To survive, he has to play against his essentially shy nature. Conor McManus says that for the first two years in the Monaghan dressing room, Beggan would hardly speak to his clubmates, never mind the rest of them. For him to be the player they need, he couldn’t hide in his shell. They needed him confident, dominant and never, ever cowed.

“You have to be a different person on the field than you are off the field,” Beggan says. “I would be a quiet person off the field. But when you get on there, you can’t be quiet and still survive. On the kick-out side of it, teams are so aggressive in the way they push up now, you need to be confident that you will hit the spaces when they eventually do come. You just have to be aware of what kick-out is right at the right time.

“When teams are pushing up, you have to be able to stay calm. You have to accept that there will be pressure from the sidelines, pressure from the crowd, the ref will be onto you to get it going and you know that if he blows you up, you’re on the back foot straight away.

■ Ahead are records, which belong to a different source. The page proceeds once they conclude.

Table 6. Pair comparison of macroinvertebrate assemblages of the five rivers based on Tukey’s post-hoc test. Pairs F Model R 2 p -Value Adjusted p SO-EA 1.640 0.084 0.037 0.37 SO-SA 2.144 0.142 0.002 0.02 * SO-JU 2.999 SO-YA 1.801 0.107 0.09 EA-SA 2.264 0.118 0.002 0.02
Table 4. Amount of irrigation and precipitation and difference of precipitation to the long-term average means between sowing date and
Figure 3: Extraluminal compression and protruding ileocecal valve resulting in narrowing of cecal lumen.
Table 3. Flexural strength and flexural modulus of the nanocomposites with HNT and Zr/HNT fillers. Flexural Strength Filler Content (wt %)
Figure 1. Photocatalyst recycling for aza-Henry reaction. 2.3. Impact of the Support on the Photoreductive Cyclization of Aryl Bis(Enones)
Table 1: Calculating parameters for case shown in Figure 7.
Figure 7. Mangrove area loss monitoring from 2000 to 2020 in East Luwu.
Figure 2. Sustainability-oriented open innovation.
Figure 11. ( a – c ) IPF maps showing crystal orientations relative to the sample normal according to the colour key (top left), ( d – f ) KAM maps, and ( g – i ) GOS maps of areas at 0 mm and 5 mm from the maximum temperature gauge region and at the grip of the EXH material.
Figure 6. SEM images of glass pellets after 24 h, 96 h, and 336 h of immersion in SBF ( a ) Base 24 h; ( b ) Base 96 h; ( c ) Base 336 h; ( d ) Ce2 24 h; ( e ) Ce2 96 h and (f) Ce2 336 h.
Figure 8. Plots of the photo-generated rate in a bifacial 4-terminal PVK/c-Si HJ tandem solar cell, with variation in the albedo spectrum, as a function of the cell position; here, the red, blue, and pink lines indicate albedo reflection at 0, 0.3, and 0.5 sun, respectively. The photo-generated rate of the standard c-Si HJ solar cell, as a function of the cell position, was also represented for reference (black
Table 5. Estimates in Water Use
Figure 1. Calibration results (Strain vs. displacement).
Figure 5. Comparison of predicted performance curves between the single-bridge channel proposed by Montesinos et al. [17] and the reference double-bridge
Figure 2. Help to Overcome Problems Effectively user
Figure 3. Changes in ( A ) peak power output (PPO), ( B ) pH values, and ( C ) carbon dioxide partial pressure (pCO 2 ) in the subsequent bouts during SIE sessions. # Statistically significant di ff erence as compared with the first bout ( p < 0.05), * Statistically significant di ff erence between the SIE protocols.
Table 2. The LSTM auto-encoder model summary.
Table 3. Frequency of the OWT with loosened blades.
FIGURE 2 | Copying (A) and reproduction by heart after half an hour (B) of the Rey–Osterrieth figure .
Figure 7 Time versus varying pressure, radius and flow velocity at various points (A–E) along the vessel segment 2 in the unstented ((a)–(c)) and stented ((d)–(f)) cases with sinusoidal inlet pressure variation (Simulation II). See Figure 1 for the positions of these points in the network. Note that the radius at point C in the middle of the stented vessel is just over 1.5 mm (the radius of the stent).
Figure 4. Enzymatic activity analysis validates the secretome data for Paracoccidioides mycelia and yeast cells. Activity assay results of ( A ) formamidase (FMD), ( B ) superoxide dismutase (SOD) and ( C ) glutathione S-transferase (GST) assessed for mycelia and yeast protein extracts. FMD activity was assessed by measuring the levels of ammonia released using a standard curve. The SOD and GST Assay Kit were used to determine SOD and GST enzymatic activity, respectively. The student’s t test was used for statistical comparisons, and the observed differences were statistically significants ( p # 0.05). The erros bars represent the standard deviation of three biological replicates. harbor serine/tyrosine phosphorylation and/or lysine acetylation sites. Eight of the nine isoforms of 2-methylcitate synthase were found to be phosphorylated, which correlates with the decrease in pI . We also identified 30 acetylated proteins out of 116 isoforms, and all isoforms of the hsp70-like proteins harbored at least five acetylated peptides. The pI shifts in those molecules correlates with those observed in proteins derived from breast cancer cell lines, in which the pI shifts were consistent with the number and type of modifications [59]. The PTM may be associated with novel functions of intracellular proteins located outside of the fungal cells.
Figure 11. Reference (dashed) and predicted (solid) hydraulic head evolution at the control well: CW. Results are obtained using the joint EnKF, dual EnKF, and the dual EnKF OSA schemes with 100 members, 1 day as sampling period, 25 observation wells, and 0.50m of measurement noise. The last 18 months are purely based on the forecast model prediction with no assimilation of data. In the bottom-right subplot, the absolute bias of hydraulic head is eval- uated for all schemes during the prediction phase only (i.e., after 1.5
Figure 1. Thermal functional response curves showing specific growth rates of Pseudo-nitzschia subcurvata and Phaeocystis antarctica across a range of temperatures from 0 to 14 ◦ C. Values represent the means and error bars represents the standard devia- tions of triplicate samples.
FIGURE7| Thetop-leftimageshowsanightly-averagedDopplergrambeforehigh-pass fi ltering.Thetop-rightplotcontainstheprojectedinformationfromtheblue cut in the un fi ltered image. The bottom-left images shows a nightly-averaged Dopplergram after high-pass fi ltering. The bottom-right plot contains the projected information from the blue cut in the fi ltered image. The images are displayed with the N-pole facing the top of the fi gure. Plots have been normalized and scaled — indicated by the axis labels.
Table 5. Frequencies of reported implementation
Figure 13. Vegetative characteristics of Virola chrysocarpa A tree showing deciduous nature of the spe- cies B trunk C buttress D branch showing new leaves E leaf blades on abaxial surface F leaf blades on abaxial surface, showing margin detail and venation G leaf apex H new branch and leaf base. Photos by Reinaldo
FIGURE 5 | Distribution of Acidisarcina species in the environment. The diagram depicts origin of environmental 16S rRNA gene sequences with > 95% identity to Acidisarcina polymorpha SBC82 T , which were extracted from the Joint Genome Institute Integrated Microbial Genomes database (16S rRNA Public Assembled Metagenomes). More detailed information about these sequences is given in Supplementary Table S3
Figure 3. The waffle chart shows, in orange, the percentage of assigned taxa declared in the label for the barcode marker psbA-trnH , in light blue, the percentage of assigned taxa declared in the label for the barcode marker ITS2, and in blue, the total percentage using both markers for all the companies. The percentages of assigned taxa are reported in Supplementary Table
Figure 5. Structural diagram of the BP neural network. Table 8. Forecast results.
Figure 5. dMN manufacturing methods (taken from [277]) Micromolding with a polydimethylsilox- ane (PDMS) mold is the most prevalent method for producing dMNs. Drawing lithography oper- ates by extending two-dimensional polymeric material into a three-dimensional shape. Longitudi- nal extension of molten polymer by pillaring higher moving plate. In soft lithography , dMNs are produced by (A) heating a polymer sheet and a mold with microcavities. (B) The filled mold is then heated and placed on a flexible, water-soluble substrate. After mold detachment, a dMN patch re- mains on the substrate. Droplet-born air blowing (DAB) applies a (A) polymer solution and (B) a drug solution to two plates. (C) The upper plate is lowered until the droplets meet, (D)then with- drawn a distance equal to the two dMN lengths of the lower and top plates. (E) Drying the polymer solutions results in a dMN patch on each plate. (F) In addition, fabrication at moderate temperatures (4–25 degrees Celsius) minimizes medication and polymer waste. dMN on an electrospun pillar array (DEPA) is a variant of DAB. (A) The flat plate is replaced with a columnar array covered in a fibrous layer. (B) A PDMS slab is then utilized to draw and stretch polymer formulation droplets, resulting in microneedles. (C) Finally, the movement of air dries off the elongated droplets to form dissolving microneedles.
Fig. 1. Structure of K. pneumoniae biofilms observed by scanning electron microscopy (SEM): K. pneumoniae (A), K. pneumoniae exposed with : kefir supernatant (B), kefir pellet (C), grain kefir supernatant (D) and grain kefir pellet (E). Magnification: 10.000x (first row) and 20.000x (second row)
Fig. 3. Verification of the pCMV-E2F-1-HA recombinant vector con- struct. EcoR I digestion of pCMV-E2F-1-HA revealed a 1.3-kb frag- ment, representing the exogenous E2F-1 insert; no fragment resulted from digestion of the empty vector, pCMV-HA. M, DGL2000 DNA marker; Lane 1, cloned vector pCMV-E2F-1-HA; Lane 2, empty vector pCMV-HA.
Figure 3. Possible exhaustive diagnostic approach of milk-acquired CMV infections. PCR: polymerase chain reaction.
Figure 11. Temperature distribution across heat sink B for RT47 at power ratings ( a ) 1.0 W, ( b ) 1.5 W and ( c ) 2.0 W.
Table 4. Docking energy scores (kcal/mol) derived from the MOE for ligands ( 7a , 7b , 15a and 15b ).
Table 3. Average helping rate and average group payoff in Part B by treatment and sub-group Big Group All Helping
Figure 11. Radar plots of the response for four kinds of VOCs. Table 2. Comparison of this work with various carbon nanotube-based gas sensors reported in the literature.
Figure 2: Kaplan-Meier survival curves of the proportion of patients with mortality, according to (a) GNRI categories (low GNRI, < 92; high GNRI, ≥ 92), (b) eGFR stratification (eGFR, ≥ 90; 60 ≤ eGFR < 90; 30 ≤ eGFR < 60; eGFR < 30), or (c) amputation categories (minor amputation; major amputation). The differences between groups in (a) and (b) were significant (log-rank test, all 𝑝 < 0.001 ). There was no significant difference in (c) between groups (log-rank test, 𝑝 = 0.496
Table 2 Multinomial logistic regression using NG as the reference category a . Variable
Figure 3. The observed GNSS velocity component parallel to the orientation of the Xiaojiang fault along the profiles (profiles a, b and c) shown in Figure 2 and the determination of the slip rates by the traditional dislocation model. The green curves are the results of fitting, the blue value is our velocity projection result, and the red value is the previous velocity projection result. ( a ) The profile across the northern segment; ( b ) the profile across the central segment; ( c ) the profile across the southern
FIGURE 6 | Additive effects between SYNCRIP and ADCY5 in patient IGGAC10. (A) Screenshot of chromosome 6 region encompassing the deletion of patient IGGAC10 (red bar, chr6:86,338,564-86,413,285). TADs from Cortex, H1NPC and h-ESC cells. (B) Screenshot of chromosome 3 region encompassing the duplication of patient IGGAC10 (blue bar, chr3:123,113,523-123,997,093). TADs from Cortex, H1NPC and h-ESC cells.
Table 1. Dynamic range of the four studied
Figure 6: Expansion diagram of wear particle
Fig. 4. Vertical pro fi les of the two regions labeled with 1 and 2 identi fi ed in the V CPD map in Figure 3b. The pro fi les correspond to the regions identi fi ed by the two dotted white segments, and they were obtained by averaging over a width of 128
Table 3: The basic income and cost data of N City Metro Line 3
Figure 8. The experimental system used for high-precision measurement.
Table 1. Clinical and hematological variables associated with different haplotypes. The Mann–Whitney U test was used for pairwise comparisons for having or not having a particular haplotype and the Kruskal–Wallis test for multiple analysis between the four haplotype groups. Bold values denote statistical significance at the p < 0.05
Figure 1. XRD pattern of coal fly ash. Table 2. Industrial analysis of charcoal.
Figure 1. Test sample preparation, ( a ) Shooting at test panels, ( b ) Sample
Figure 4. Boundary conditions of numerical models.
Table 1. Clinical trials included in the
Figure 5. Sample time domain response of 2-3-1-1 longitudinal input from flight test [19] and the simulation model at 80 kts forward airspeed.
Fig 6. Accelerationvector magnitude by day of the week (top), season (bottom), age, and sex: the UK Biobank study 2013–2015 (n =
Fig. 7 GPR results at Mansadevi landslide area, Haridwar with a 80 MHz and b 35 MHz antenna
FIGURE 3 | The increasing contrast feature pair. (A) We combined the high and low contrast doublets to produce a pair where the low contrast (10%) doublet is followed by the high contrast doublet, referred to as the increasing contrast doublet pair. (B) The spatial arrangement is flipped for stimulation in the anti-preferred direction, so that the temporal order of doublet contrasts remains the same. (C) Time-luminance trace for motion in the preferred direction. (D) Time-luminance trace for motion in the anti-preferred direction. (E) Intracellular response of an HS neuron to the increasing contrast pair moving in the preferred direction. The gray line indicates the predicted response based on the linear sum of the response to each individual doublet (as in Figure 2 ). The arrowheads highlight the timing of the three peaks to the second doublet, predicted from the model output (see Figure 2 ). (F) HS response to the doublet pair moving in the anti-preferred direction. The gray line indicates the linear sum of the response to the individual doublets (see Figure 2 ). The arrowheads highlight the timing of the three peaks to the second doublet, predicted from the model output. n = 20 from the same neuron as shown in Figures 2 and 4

“You have to make sure you don’t look like you’re panicking because that’s what everyone is watching for. If you look like you’re panicking, the noise will go higher and the ref will feel he has to do something. You just have to trust that the space will come and if it doesn’t, just get it out the field. I’ve been blown up enough times between club and county to know what the signs are by now.”

Against Kerry a fortnight ago, he stunned the country with the range and accuracy of his kick-outs, not to mention his four points from frees. And yet, when he went home that night and played Fifa with his friends to decompress, he knew his performance was far from perfect.

Of the six kick-outs he coughed up over the course of the afternoon, three came in the closing 10 minutes when Kerry were desperate for any sort of possession to save the game. David Clifford’s goal was the third time in this championship alone that he has given up an injury-time goal because of nothing more complicated than a long ball into the square. It has to stop happening, beginning tonight against Galway.

More to work on. More to improve. Same as it’s always been.